Mereka juga berharap bahwa dinamika politik pada 2016 jangan sampai mengganggu kinerja ekonomi pemerintah dan swasta.

Apa yang diungkapkan di atas merupakan harapan yang didambakan seluruh bangsa Indonesia.

Kita memang sudah memasuki tahap konsolidasi demokrasi.

Kita bangsa Indonesia tentunya memiliki harapan besar dan bahkan optimisme yang sangat kuat bahwa tahun esok akan lebih baik daripada tahun ini.

Dalam kaitan itu, kedewasaan para politikus dalam melakukan manuver-manuver politik, baik di gedung MPR/DPR/DPD RI di bilangan Senayan, Jakarta, atau di luar gedung itu, harus lebih mengedepankan kepentingan bangsa dan negara dan mengesampingkan kepentingan individu atau kelompok, sesuatu yang hingga kini masih merupakan utopia dalam politik Indonesia.

Bila kita kembali menoleh ke belakang ke paruh kedua 2014 dan keseluruhan 2015, kita menyaksikan betapa partai-partai politik, baik sendiri-sendiri atau di dalam koalisinya masing-masing, lebih mengutamakan kepentingan sendiri dan kelompok ketimbang kepentingan rakyat, bangsa, dan negara.

Dalam setiap sepak terjang dan manuver politik para politikus, kalimat yang terucap selalu demi kepentingan rakyat, bangsa, dan negara, tapi kenyataannya mereka hanya mengedepankan kepentingan pribadi, kelompok, dan golongan.

Dua contoh paling konkret untuk menunjang betapa menipisnya sikap kenegarawanan politisi tampak pada proses legislasi UU MD3 (MPR, DPR, DPD, dan DPRD) serta UU Pilkada.

DPR RI hasil pemilu legislatif 2009-2014 yang kebetulan dikuasai partai mayoritas pendukung capres Prabowo-Hatta berupaya membuat UU demi kepentingan mereka.

Lihat saja pasal mengenai proses penentuan jajaran pimpinan DPR, komisi, dan alat-alat kelengkapan dewan lainnya.

Mereka ingin sapu bersih agar koalisi lawannya tidak mendapatkan satu kursi pimpinan dewan, komisi, dan alat kelengkapan dewan lainnya.

Ini yang kemudian dipraktikkan para politikus Koalisi Merah Putih (KMP) hasil Pileg 2014 yang pada sidang-sidang pertama pada 2015 berupaya menyapu bersih semua jabatan di DPR dan MPR.

Hanya melalui lobi-lobi yang alot barulah KMP mau memasukkan hanya segelintir politisi pendukung pemerintahan Jokowi-JK untuk duduk di alat-alat kelengkapan dewan.

Begitu pun dengan UU Pilkada.

Dengan dalih bahwa pilkada langsung lebih banyak mudaratnya ketimbang manfaatnya, para politikus KMP yang saat itu masih utuh terdiri atas Partai Gerindra, Partai Golkar, Partai Keadilan Sejahtera (PKS), sempalan Partai Persatuan Pembangunan (PPP), dan Partai Amanah Nasional (PAN) mengubah pilkada menjadi tidak langsung, yaitu ke cara lama di DPRD setiap tingkatan.

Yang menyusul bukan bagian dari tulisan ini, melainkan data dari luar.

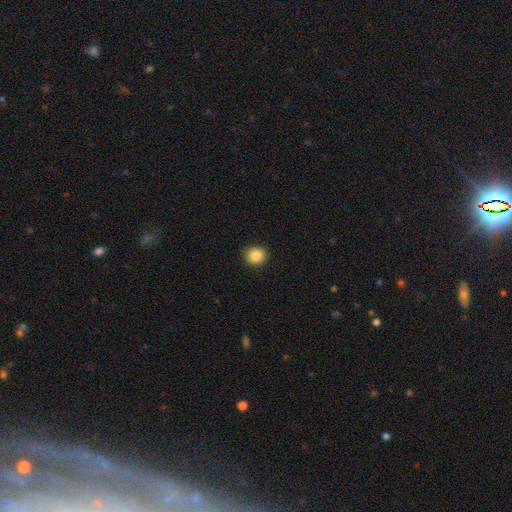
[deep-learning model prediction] Overall: smooth (88%). How rounded: round (74%). Merging: none (87%).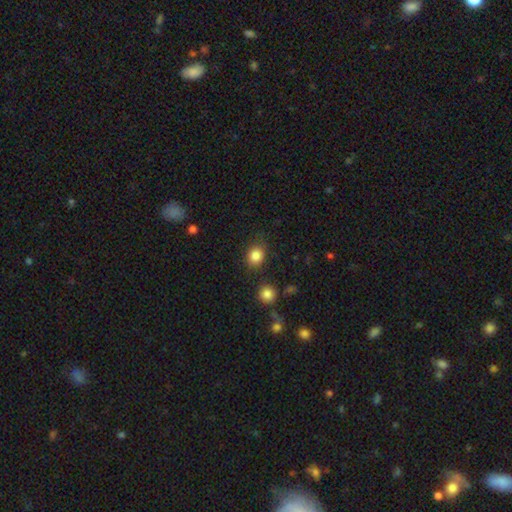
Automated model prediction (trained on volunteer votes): Q: Smooth or featured?
A: smooth (85%); runner-up: star or artifact (10%)
Q: How rounded?
A: round (64%); runner-up: in between (35%)
Q: Merging?
A: none (79%); runner-up: minor disturbance (13%)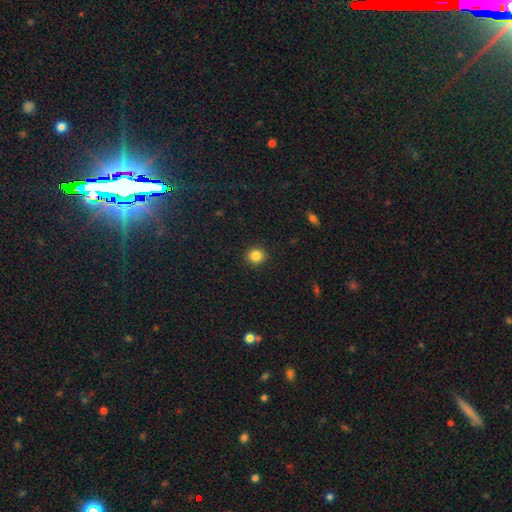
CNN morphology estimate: Smooth or featured?
  - smooth: 84% *
  - star or artifact: 11%
  - featured or disk: 5%
How rounded?
  - round: 89% *
  - in between: 10%
  - cigar-shaped: 1%
Merging?
  - none: 92% *
  - minor disturbance: 5%
  - major disturbance: 2%
  - merger: 1%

Kita bersyukur bahwa saat itu Presiden Susilo Bambang Yudhoyono masih memiliki nalar yang sehat dengan mengeluarkan peraturan pemerintah pengganti UU (perppu) yang mengubah pemilihan kepala daerah secara langsung seperti yang sudah berlangsung sejak 2005.

Jika tidak, kita akan kembali ke masa Orde Baru, yaitu para kepala daerah ditentukan dari atas melalui proses di DPRD.

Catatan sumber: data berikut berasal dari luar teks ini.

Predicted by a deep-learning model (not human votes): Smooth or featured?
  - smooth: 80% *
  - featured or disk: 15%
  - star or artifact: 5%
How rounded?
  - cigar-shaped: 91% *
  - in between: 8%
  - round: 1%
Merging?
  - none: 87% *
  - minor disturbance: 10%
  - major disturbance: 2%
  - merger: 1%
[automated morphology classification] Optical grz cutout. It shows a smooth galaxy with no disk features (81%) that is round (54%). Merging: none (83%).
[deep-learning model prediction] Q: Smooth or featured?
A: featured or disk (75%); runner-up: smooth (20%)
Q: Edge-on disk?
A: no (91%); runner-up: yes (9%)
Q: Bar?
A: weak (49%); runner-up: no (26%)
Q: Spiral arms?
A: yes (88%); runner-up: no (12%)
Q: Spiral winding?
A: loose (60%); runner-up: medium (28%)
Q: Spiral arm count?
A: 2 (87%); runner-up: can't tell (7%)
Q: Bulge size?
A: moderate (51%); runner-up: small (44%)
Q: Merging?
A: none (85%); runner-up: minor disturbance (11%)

Konsolidasi politik dan pemerintahan

Tahun 2015 ialah tahun konsolidasi politik dan pemerintahan bagi Presiden Jokowi dan Wakil Presiden Jusuf Kalla.

Pada tataran politik, Jokowi berupaya membangun hubungan dengan para ketua partai yang tergabung dalam KMP dan KIH.

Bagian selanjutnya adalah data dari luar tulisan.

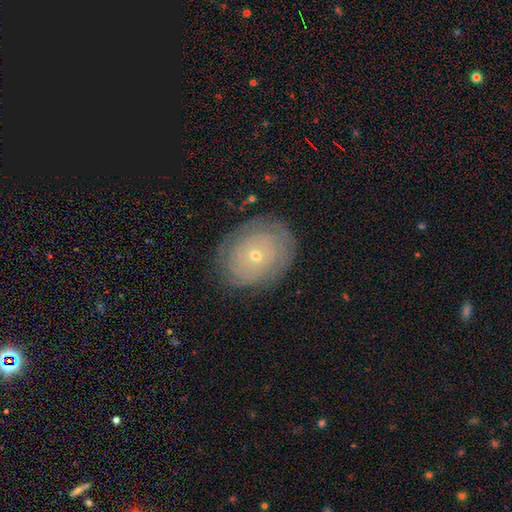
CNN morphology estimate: A featured or disk galaxy (66%) with no bar (87%), spiral arms (76%) and a small central bulge (69%).

Vote fractions:
- Smooth or featured? featured or disk: 66% / smooth: 25% / star or artifact: 8%
- Edge-on disk? no: 96% / yes: 4%
- Bar? no: 87% / weak: 11% / strong: 3%
- Spiral arms? yes: 76% / no: 24%
- Bulge size? small: 69% / moderate: 28% / large: 1% / dominant: 1% / none: 1%
- Merging? none: 80% / minor disturbance: 14% / major disturbance: 5% / merger: 1%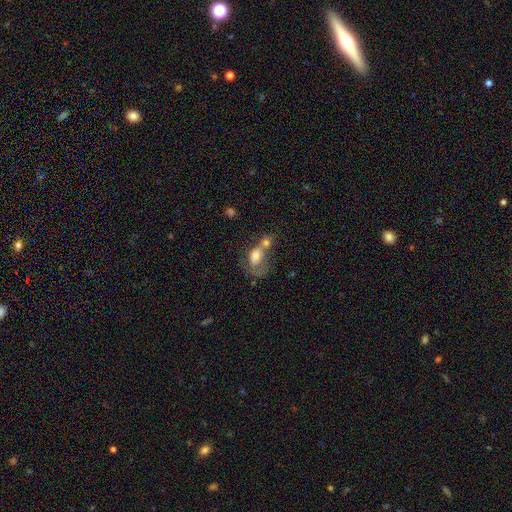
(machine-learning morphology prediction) Smooth or featured?
  - smooth: 62% *
  - featured or disk: 29%
  - star or artifact: 10%
How rounded?
  - in between: 73% *
  - round: 25%
  - cigar-shaped: 2%
Merging?
  - merger: 61% *
  - major disturbance: 16%
  - none: 14%
  - minor disturbance: 9%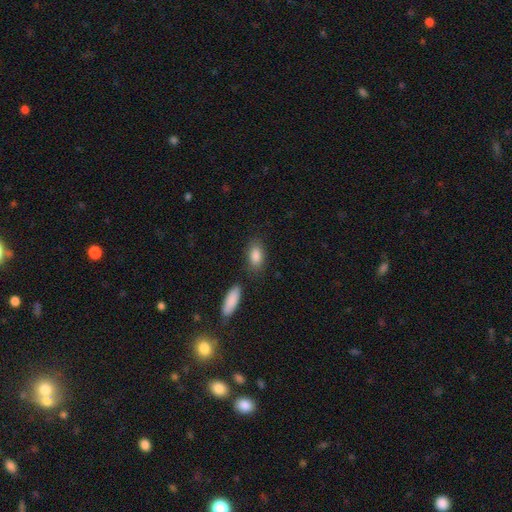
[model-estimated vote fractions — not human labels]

Itu bertujuan mencairkan suasana politik yang sangat panas pada saat Pilpres 2014.

Kepada kelompok KMP, pencairan hubungan dilakukan bukan saja melalui pertemuan-pertemuan formal dan informal, melainkan juga dengan memberikan konsesi-konsesi ekonomi, khususnya kepada para pentolan politik utama di KMP, seperti kepada Aburizal Bakrie dan Prabowo Subianto.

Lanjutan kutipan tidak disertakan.